LQR and the golden ratio

There are many related formulations of LQR, but we will focus on two: finite horizon and infinite horizon. The optimal feedback law for the finite horizon problem is time-dependent, whereas for the infinite horizon problem, it is time-independent. To save memory and computation, people often take the easier to compute infinite horizon optimal controller (steady-state controller) and apply it to a finite horizon problem. How much performance does one loose by doing so? To be fair, however, we should compare the steady-state controller not to the time-varying optimal LQR controller but to the optimal time-invariant LQR controller for a finite horizon problem. Of course, time-varying controller will work even better, but we want to avoid having a separate gain matrix for each time step (this is why we are using the steady-state controller in the first place).

Dynamics

We do not need to solve the problem in full generality to develop working intuition. Consider the following 1D discrete-time dynamical system \begin{equation*} x_0 = 1, \quad x_{n+1} = x_n + u_n. \end{equation*} Assume that we want to find a parameterized controller in the form $u_n = kx_n$. Substituting it into the dynamics, we can write \begin{equation*} x_{n} = (1 + k)^n. \end{equation*} Can you guess the optimal $k$ that minimizes a quadratic cost for this dynamics?

Cost

To evaluate the quality of the controller, we use the standard LQR objective \begin{equation*} J_N = \sum_{n=0}^N (x_n^2 + u_n^2), \end{equation*} which upon substitution of the controller and the dynamics becomes \begin{equation*} J_N(k) = (1 + k^2) \sum_{n=0}^N (1 + k)^{2n}. \end{equation*} Assuming $k \in (-2, 0)$, we can find the steady-state cost by summing the geometric series \begin{equation*} J_\infty(k) = \lim_{N \to \infty} J_N(k) = \frac{1 + k^2}{1 - (1+k)^2} = \frac{k^2 + 1}{-k(k + 2)}. \end{equation*}

Suboptimality

We want to compare optimal $k$’s and $J$’s for different values of $N$. Let $k_N$ denote the optimal gain with respect to the objective $J_N$. The main question of this post is how big is the gap in performance between the optimal infinite horizon controller $k_\infty$ and the optimal finite horizon controller $k_N$ when compared on a finite horizon problem.
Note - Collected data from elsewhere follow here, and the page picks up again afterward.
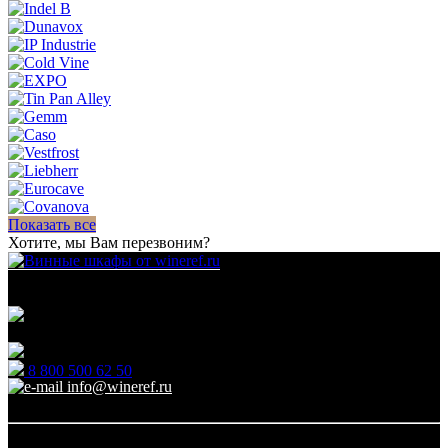
Показать все
Хотите, мы Вам перезвоним?
Для гостиниц,
ресторанов и дома
111123, г.Москва, ул.Электродная, дом 2 корпус 3 пом
7
Ежедневно: 09:00 - 21:00
8 800 500 62 50
info@wineref.ru
Заказать звонок
По типу установки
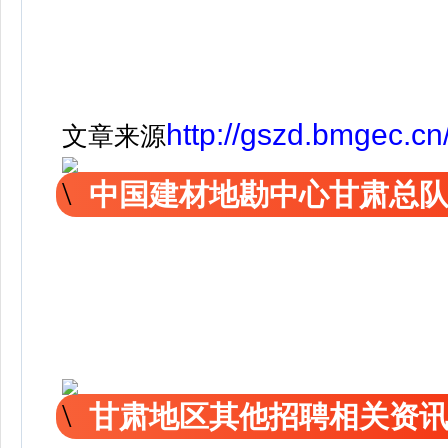
http://gszd.bmgec.cn
文章来源
中国建材地勘中心甘肃总队2
甘肃地区其他招聘相关资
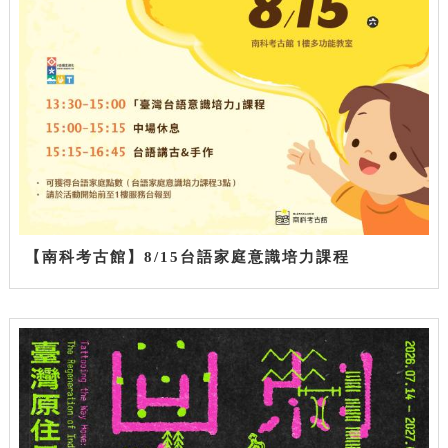
【南科考古館】8/15台語家庭意識培力課程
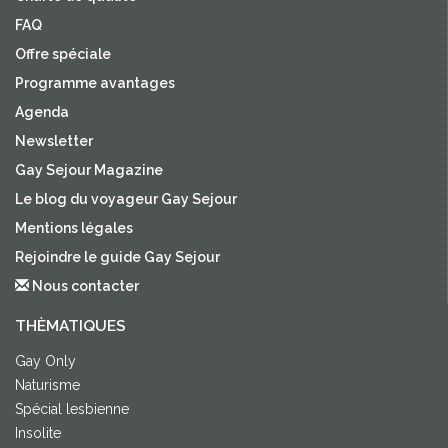
FAQ
Offre spéciale
Programme avantages
Agenda
Newsletter
Gay Sejour Magazine
Le blog du voyageur Gay Sejour
Mentions légales
Rejoindre le guide Gay Sejour
Nous contacter
THÈMATIQUES
Gay Only
Naturisme
Spécial lesbienne
Insolite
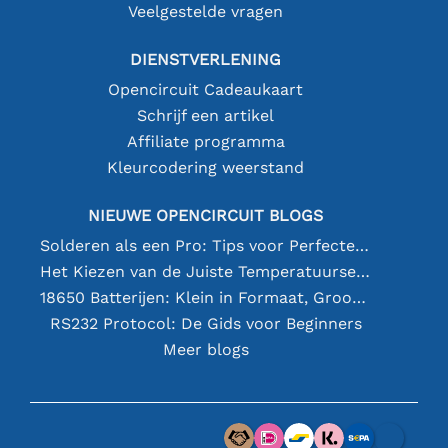
Veelgestelde vragen
DIENSTVERLENING
Opencircuit Cadeaukaart
Schrijf een artikel
Affiliate programma
Kleurcodering weerstand
NIEUWE OPENCIRCUIT BLOGS
Solderen als een Pro: Tips voor Perfecte Elektronische Verbindingen
Het Kiezen van de Juiste Temperatuursensor [youtube]
18650 Batterijen: Klein in Formaat, Groot in Prestatie
RS232 Protocol: De Gids voor Beginners
Meer blogs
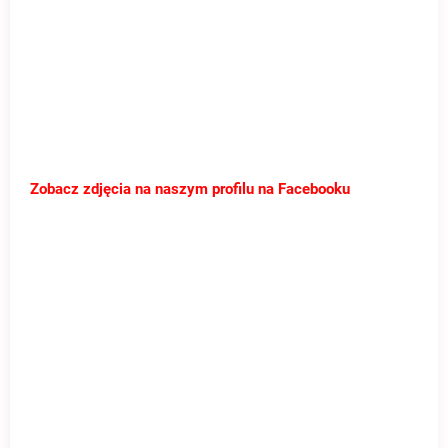
Zobacz zdjęcia na naszym profilu na Facebooku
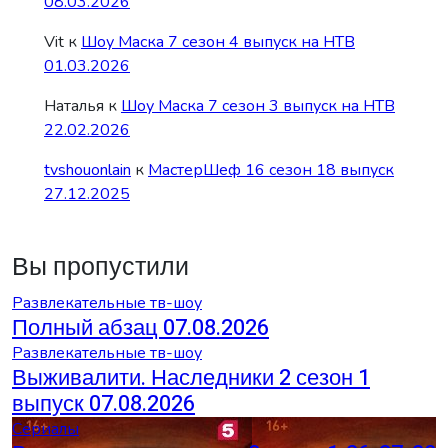
08.03.2026
Vit
к
Шоу Маска 7 сезон 4 выпуск на НТВ
01.03.2026
Наталья
к
Шоу Маска 7 сезон 3 выпуск на НТВ
22.02.2026
tvshouonlain
к
МастерШеф 16 сезон 18 выпуск
27.12.2025
Вы пропустили
Развлекательные тв-шоу
Полный абзац 07.08.2026
Развлекательные тв-шоу
Выживалити. Наследники 2 сезон 1
выпуск 07.08.2026
Сериалы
Thus, we need to find the suboptimality gap \begin{equation*} \delta_N = J_N(k_\infty) - J_N(k_N). \end{equation*} We can easily find $k_\infty$ by analytically minimizing $J_\infty$, and of course we can find $k_N$ in the same way for any fixed N. But unfortunately, I don’t see an easy way to express $k_N$ as a function of $N$. Therefore, we have to be satisfied with finding $\delta_N$ numerically for a couple of $N$’s to get a feeling of how the horizon length influences the performance.

Golden ratio

The minimum of $J_\infty(k)$ in the range $k \in (-2, 0)$ lies at $k_\infty$ with \begin{equation*} k_\infty = \frac{1-\sqrt{5}}{2}, \quad J_\infty(k_\infty) = \frac{1+\sqrt{5}}{2}. \end{equation*} Wow! Did you expect the golden ratio to be the optimal cost for this LQR problem? We are not the first to spot the deep connection between LQR and Fibonacci sequences.

Comparison

Sadly, real beauty appears only in the limit. For finite $N$, I got this table for you \begin{align*} k_0 &= 0 & J_0(k_0) &= 1 & J_0(k_\infty) &\approx 1.38 & \delta_0 &\approx 0.38 \\ k_1 &= -0.5 & J_1(k_1) &\approx 1.56 & J_1(k_\infty) &\approx 1.58 & \delta_1 &\approx 0.02 \\ k_2 &\approx -0.6 & J_2(k_2) &\approx 1.612 & J_2(k_\infty) &\approx 1.613 & \delta_2 &\approx 0.001 \\ k_\infty &\approx -0.618 & J_\infty(k_\infty) &\approx 1.618 & J_\infty(k_\infty) &\approx 1.618 & \delta_\infty &= 0 \end{align*} The dynamics of the optimal gain $k_N$ and the optimal cost $J_N(k_N)$ are truly remarkable. They start at $(k,J) = (0, 1)$ for $N=0$ and then proceed each towards the nearest root of the golden ratio equation as $N$ goes to infinity. What concerns the suboptimality gap, it decreases very rapidly; it would be interesting to derive the precise rate of convergence, but let’s leave it for another day.

Conclusion

Although the numbers are specific to this toy example, the main message is more broadly valid: the difference in performance between the steady-state LQR controller and the optimal time-invariant finite horizon controller goes to zero very quickly because with every time step we are adding a term to a geometric series. Given that it is very easy to find the steady-state controller, there seems to be no reason to optimize a time-invariant linear feedback controller on a finite-horizon problem. That is something worth considering in RL too.